Mountain Fire Pizza serves up wood-fired perfection

Isaac, a pizza cook at Mountain Fire Pizza in Gorham, N.H., puts a pizza in the homemade wood-fired oven. (PHOTO BY DAVID M. FITZPATRICK)
Isaac, a pizza cook at Mountain Fire Pizza in Gorham, N.H., puts a pizza in the homemade wood-fired oven. (PHOTO BY DAVID M. FITZPATRICK)

I was on a perfectly beautiful summer ride from Bangor, Maine to Weare, N.H., via Route 2 to Gorham, N.H. I’d planned to stop in Gorham for lunch, having been there before and knowing that there were some good places to eat. I actually stopped somewhere else first, but a sign on the door informed me that the place didn’t take credit cards. That had me right back on the bike. But it all worked out, because down the street I spied Mountain Fire Pizza, which lured me with the promise of pizza cooked in a wood-fired oven.

I admit that, when I pulled in, I was a bit nervous at the Sysco truck in the parking lot. It isn’t that Sysco doesn’t serve a purpose, but when I see one at a pizza place I worry that the restaurant is using those dough balls that Sysco peddles, of which I am not a fan. Even if piled with quality sauce, cheese, and toppings, a dreary, mass-produced, food-service dough will just sabotage the recipe. There’s an old saying: “Sex is like pizza: When it’s good, it’s very, very good; but when it’s bad it’s still pretty good.” Fair enough, but with intimate partnerships as well as pizza, I for one prefer a quality experience over a half-hearted one any day.

I took it on faith that no restaurateurs serving wood-fired pizza in a handcrafted oven would make the critical mistake of using junk dough. I soon learned from Todd Ross, who owns the restaurant with his wife Ellen, that my faith was not misplaced. According to Todd, Mountain Fire Pizza does not make its own dough but tried several doughs from various suppliers before settling on a blonde, New York-style gourmet dough from It’ll Be Pizza in Portland, Maine. The results were great.

INSTRUCTION 1: In the review of Mountain Fire Pizza, replace "great" with "excellent" and write out the passage that begins at the words "I took it on" and stops after "results were great.".
INSTRUCTION 2: Shorten the paragraph of the Mountain Fire Pizza review that begins "I took it on faith" while keeping its main facts.
INSTRUCTION 3: Pick up the Mountain Fire Pizza review after its last sentence and carry it forward.

PROVIDED RECORDS:
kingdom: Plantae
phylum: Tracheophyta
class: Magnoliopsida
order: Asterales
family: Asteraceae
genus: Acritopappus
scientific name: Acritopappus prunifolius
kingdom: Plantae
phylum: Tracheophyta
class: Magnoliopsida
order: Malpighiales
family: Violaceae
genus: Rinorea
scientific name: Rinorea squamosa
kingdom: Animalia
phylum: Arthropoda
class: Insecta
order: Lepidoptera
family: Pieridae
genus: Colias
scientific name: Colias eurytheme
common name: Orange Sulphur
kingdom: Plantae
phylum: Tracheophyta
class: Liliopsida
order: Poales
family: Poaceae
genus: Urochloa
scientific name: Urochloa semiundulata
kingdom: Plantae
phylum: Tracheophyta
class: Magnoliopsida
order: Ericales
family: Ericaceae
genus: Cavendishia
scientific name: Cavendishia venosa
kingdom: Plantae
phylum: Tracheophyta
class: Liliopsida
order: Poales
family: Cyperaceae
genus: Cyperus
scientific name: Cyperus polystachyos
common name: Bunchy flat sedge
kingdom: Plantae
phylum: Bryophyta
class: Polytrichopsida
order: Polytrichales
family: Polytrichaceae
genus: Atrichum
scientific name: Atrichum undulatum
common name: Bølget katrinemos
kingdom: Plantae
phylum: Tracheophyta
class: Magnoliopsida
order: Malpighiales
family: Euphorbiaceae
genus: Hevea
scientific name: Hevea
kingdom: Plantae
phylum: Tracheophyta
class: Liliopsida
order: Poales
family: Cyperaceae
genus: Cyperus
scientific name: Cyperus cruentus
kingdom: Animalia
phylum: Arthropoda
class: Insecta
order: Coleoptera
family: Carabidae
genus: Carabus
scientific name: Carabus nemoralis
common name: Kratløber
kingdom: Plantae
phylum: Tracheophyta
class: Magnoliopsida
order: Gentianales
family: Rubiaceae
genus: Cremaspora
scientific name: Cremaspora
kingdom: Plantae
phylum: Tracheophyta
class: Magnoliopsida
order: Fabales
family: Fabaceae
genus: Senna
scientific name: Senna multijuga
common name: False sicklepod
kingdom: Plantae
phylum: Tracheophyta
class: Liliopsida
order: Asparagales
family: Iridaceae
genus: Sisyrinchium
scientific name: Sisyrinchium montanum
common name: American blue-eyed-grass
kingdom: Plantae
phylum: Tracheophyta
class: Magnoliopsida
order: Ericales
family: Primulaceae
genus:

EXPECTED ANSWER 1:
I took it on faith that no restaurateurs serving wood-fired pizza in a handcrafted oven would make the critical mistake of using junk dough. I soon learned from Todd Ross, who owns the restaurant with his wife Ellen, that my faith was not misplaced. According to Todd, Mountain Fire Pizza does not make its own dough but tried several doughs from various suppliers before settling on a blonde, New York-style gourmet dough from It’ll Be Pizza in Portland, Maine. The results were excellent.

EXPECTED ANSWER 2: The writer trusted that a restaurant serving wood-fired pizza from a handcrafted oven wouldn't use junk dough. Todd Ross, who owns Mountain Fire Pizza with his wife Ellen, confirmed this. The restaurant doesn't make its own dough. After trying doughs from several suppliers, it chose a blonde, New York-style gourmet dough from It'll Be Pizza in Portland, Maine, with great results.

EXPECTED ANSWER 3:
I wanted to sample as much of Mountain Fire’s toppings as I could, so I ordered a small The Works. This 9-inch pizza came with sausage, pepperoni, bacon, ham, green pepper, red onion, and black olives, along with a blend of provolone and mozzarella cheeses. When it arrived, I was at first disappointed that the toppings weren’t piled on, but to be honest I found the flavor distribution to be a perfect mix, with the toppings balanced so that they didn’t overwhelm the cheese, sauce, and dough. Mountain Fire reportedly uses the freshest available toppings, and when possible they’re locally sourced—the latter always worth extra credit in a nice eatery. The cheese blend was perfect, as was the delicious dough. And the smoky, wood-fired flavor of the whole affair made for a great lunch.

And bonus: Pepsi products, for those of us who want to fuel up on Mountain Dew in the middle of a long day of riding. Well, it matters to me, anyway. Coke products aren’t a deal-breaker, but Pepsi products in a great restaurant just elevates it to another level for me. But I digress.

A 9-inch "The Works" pizza at Mountain Fire Pizza in Gorham, N.H. (PHOTO BY DAVID M. FITZPATRICK)


I also tried strawberry-topped cheesecake for dessert. The glaze fruit topping was good, but the cheesecake itself was stunning. First of all, it was sizable—not a thin sliver as is typical in most restaurants. No, this was a fat wedge of creamy, vanilla heaven with a cinnamon graham-cracker crust like no other. It easily ranked high among the very best cheesecake I’ve ever had. Todd told me that his mother Robin makes the cheesecake, having started with a good recipe and perfecting it until it became  the cheesecake wonder that it is. When the menu calls it “Robin’s Incredible Gourmet Homemade Cheesecake,” it isn’t hubris. It’s that good.

But as wonderful as the food was, I was equally enamored with the story. Todd and Ellen met in 1988 and experimented with pizza recipes for years before opening the restaurant in 2011, using a stone wood-fired pizza oven that Todd designed and built. The restaurant’s Web site says the oven runs from 750 to 1,000 degrees, fired with hardwood; when I spoke with the pizza-maker on duty, he said they cranked the fires up hotter when they were busy, and that when the oven ran hot a pizza could be in and out in two minutes.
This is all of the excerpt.